True, Republicans would hold the rate of growth below the previous baseline and below expected rates of medical inflation. But since that baseline is unsustainable (see point 1 above), it’s hard to call that a cut in any meaningful sense.
4. Medicaid’s value is debatable. One might justify spending all this money on Medicaid if Medicaid were a better program. But the evidence on Medicaid and health outcomes is decidedly mixed. One study out of Massachusetts suggests that increased coverage may have reduced mortality. Another, better‐designed study from Oregon showed no improvements in medical outcomes from being in Medicaid compared with being uninsured. Other studies show that Medicaid may offer some benefits for pregnant women and children — who, as noted above, were not part of Obamacare’s Medicaid expansion — but few benefits for single adults. There is also some evidence to suggest that states that contract out management of Medicaid have better outcomes than do those that try to run the program themselves. The data is all sufficiently muddled to make us cautious about predicting how many people Medicaid cuts will kill.
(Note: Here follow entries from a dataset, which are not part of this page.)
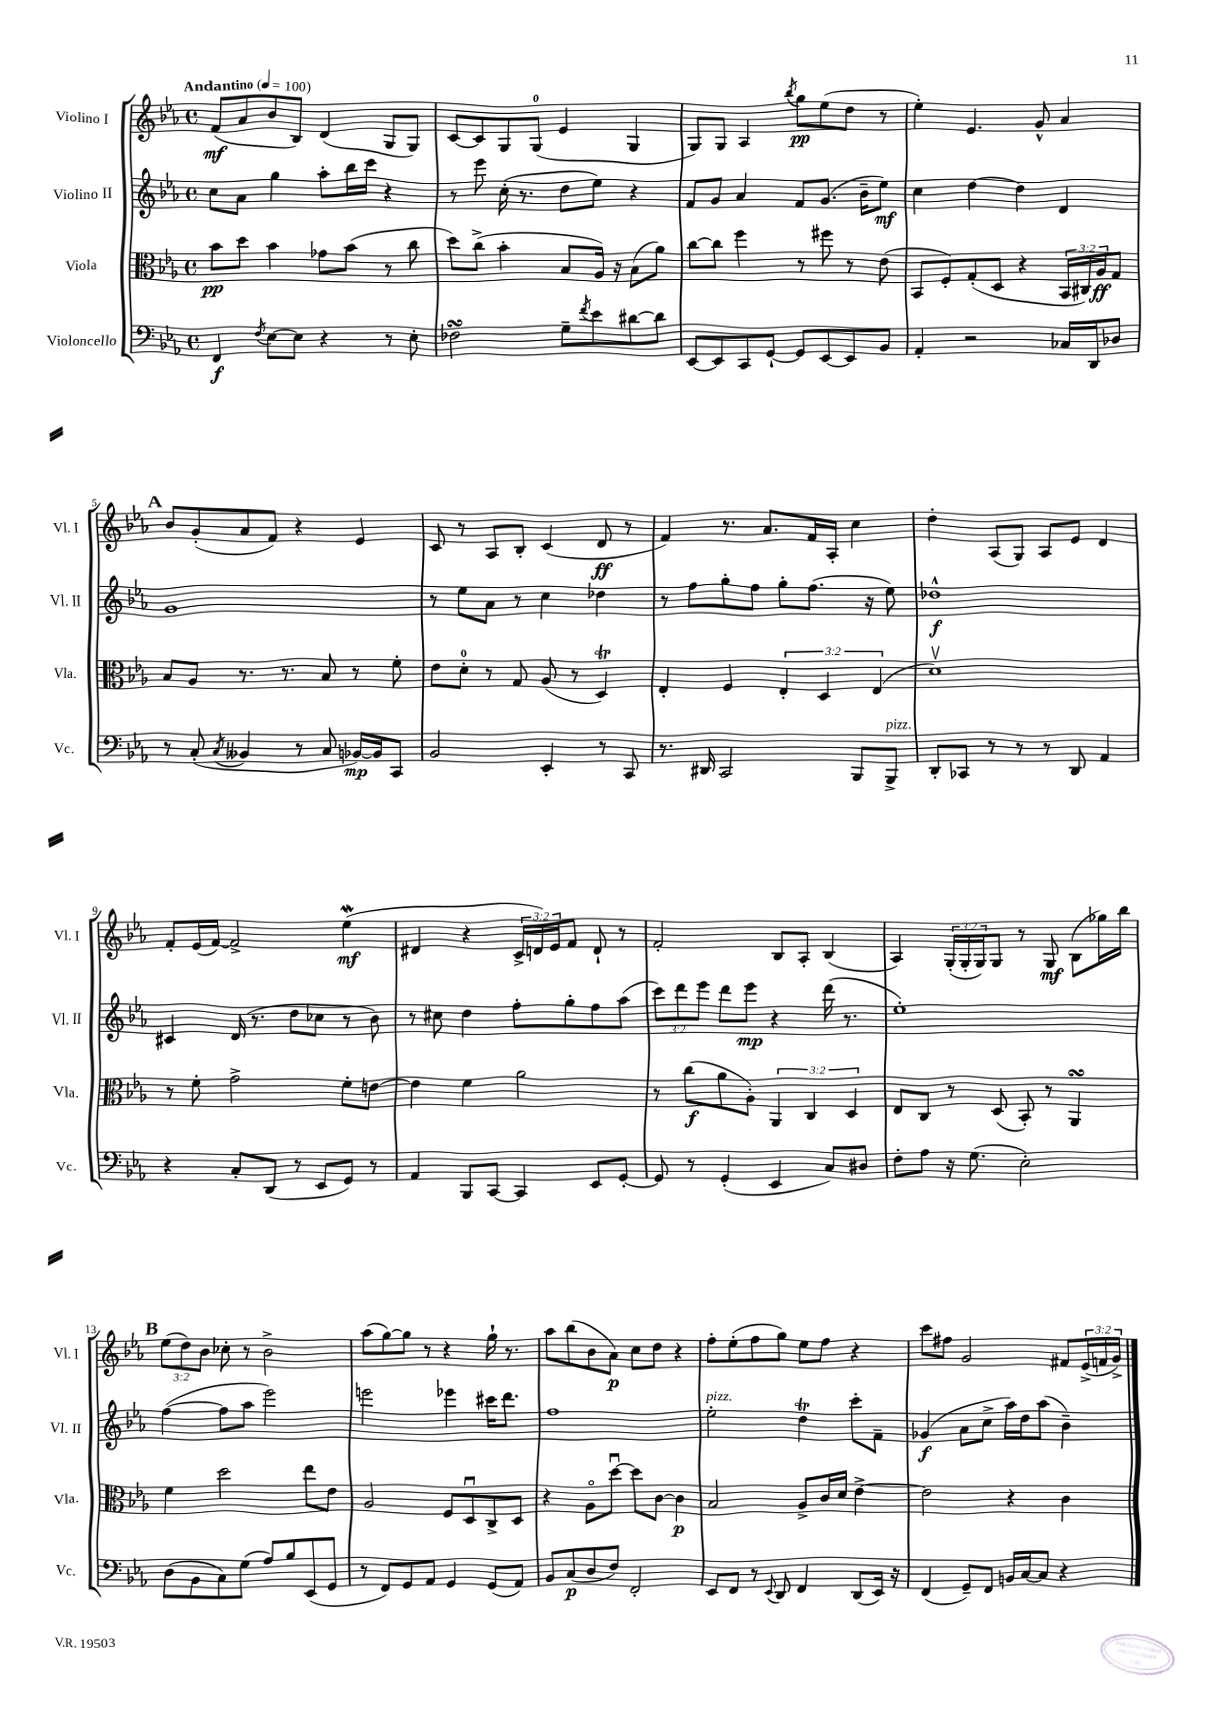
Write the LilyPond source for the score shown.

<<
\new StaffGroup <<
\new Staff = "s0" \with { instrumentName = "Violino I" shortInstrumentName = "Vl. I" } {
    \clef treble \key ees \major \defaultTimeSignature \time 4/4 \override Staff.TupletNumber.text = #tuplet-number::calc-fraction-text \tempo "Andantino" 4 = 100
    f'8\mf( aes'8 bes'8 bes8) d'4( g8 g8) |
    c'8~ c'8 g8 g8-0( ees'4 g4 |
    g8) g8 aes4 \acciaccatura { bes''8 } g''8\pp ees''8( d''8 r8 |
    ees''4-.) ees'4. g'8-^ aes'4 |
    \mark \markup { \bold "A" } bes'8 g'8-.( aes'8 f'8) r4 ees'4 |
    c'8 r8 aes8 bes8-. c'4( d'8\ff r8 |
    f'4) r8. aes'8. f'16 aes16-. c''4 |
    d''4-. aes8( g8) aes8 ees'8 d'4 |
    f'8-. ees'16( f'16~) f'2-> ees''4\mordent\mf( |
    dis'4 r4 \tuplet 3/2 { c'16-> d'16) ees'16 } f'8 d'8-! r8 |
    f'2-. bes8 aes8-. bes4( |
    aes4) \tuplet 3/2 { g16-.( g16-. g16) } g8 r8 g8\mf bes8( ges''16) bes''16 |
    \mark \markup { \bold "B" } \tuplet 3/2 { ees''8( d''8) bes'8 } ces''8-. r8 bes'2-> |
    aes''8( g''8~) g''8 r8 r4 g''16-! r8. |
    aes''8 bes''8( bes'8 aes'8\p) c''8 d''8 r4 |
    f''8-. ees''8-.( f''8 g''8) ees''8 f''8 r4 |
    c'''8 fis''8 g'2 fis'8 \tuplet 3/2 { ees'16->( f'16 g'16->) } \bar "|." |
}
\new Staff = "s1" \with { instrumentName = "Violino II" shortInstrumentName = "Vl. II" } {
    \clef treble \key ees \major \defaultTimeSignature \time 4/4 \override Staff.TupletNumber.text = #tuplet-number::calc-fraction-text
    c''8 aes'8 g''4 aes''8-. bes''16 c'''16 r4 |
    r8 ees'''8 c''16-.( r8. d''8 ees''8) r4 |
    f'8 g'8 aes'4 f'8 g'8.( bes'16-- ees''8\mf) |
    c''4 d''4~ d''4 d'4 |
    \mark \markup { \bold "A" } g'1 |
    r8 ees''8 aes'8 r8 c''4 des''4 |
    r8 f''8 g''8-. f''8 g''8-. f''8.( r16 ees''8) |
    des''1-^\f |
    cis'4 d'16( r8. d''8 ces''8 r8 bes'8) |
    r8 cis''8 d''4 f''8-. g''8-. f''8 aes''8( |
    \tuplet 3/2 { c'''8) d'''8 ees'''8 } d'''8 ees'''8\mp r4 d'''16( r8. |
    ees''1-.) |
    \mark \markup { \bold "B" } f''4~( f''8 aes''8 ees'''2) |
    e'''2 ees'''4 cis'''16 d'''8. |
    f''1 |
    ees''2-.^\markup { \italic "pizz." } d''4\trill c'''8-. f'8-- |
    ges'4\f( aes'8 c''8-> aes''16) d''16 aes''8( bes'4--) \bar "|." |
}
\new Staff = "s2" \with { instrumentName = "Viola" shortInstrumentName = "Vla." } {
    \clef alto \key ees \major \defaultTimeSignature \time 4/4 \override Staff.TupletNumber.text = #tuplet-number::calc-fraction-text
    bes'8\pp d''8 bes'4 ges'8 bes'8( r8 c''8 |
    d''8) c''8->( bes'4-. bes8 aes16) r16 bes8( aes'8) |
    c''8~ c''8 f''4 r8 fis''8 r8 ees'8( |
    bes,8 f8-.) g8-.( d8 r4 \tuplet 3/2 { bes,16 cis16) aes16\ff } g8 |
    \mark \markup { \bold "A" } bes8 aes8 r8. r8. bes8 r8 f'8-. |
    ees'8 d'8-0-. r8 g8 aes8( r8 d4\trill) |
    ees4-. f4 \tuplet 3/2 { ees4-. d4 ees4( } |
    d'1\upbow) |
    r8 f'8-. g'2-> f'8-. e'8~ |
    e'4 f'4 aes'2 |
    r8 c''8\f( aes'8 aes8-.) \tuplet 3/2 { aes,4 c4 d4 } |
    ees8 c8 r8 d8( bes,8-.) r8 aes,4\turn |
    \mark \markup { \bold "B" } f'4 d''2 ees''8 ees'8 |
    aes2 f8 d8\downbow c8-> d8 |
    r4 aes8\flageolet d''8~\downbow d''8 c'8~ c'4\p |
    bes2 aes8-> c'16 d'16 ees'4~-> |
    ees'2 r4 c'4 \bar "|." |
}
\new Staff = "s3" \with { instrumentName = "Violoncello" shortInstrumentName = "Vc." } {
    \clef bass \key ees \major \defaultTimeSignature \time 4/4
    f,4\f \acciaccatura { f8 } ees8~ ees8 r4 r8 ees8-. |
    fes2\turn g8-- \acciaccatura { f'8 } ees'8 dis'8~ dis'8 |
    ees,8~ ees,8 c,8 g,8~-! g,8 ees,8~ ees,8 bes,8 |
    aes,4-. r2 ces16 d,16 des8 |
    \mark \markup { \bold "A" } r8 c8-.( \acciaccatura { c8 } beses,4 r8 c8 bes,16~\mp) bes,16 c,8 |
    bes,2 ees,4-. r8 c,8 |
    r8. dis,16 c,2 bes,,8 bes,,8->^\markup { \italic "pizz." } |
    d,8-. ces,8 r8 r8 r8 d,8 aes,4 |
    r4 c8-. d,8( r8 ees,8 g,8) r8 |
    aes,4 bes,,8 c,8~ c,4 ees,8 g,8~-. |
    g,8 r8 g,4-.( ees,4 c8) dis8 |
    f8-. aes8 r16 g8.( ees2-.) |
    \mark \markup { \bold "B" } d8( bes,8 c8) g8( aes8) bes8 ees,8( g,8 |
    r8 f,8) g,8 aes,8 g,4 g,8( aes,8) |
    bes,8 c8\p( d8 f8) f,2-. |
    ees,8 f,8 r8 \appoggiatura { ees,8 } d,8 f,4 d,8( ees,16) r16 |
    f,4( g,8--) f,8 b,16 c16~ c8 r4 \bar "|." |
}
>>
>>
Moreover, while Medicaid may be better than nothing for people without insurance, it does not provide coverage nearly as good as that provided by private insurance. We know, for example, that one‐third of primary‐care doctors won’t accept Medicaid patients, and that Medicaid patients have more difficulty getting timely appointments than those with private insurance. Further, studies by the Robert Wood Johnson Foundation and others show that increased Medicaid coverage crowds out private insurance, suggesting that Medicaid expansion may have pushed some working poor to switch to worse coverage.
5. This is the first skirmish of many entitlement battles to come. Medicaid is really the low‐hanging fruit of the entitlement wars. If Congress can’t reform Medicaid, how can it ever be expected to make changes to Social Security and Medicare, which have wider and more powerful constituencies? Yet there is no way to get control of government spending and rein in our massive and growing debt without tackling entitlements. Social Security faces more than $32 trillion in unfunded future liabilities, while Medicare is looking at an astonishing $58 trillion in future red ink. The changes required to deal with shortfalls of that magnitude will be enormous. If just slowing the growth of Medicaid is impossible, does anyone really think we can do the much harder lifting necessary to reform Social Security or Medicare.
Given Democratic intransigence, the deep divisions among congressional Republicans, and the indifference of President Trump, there is little reason to be optimistic about the prospects for Medicaid reform. Still, this is a fight worth fighting.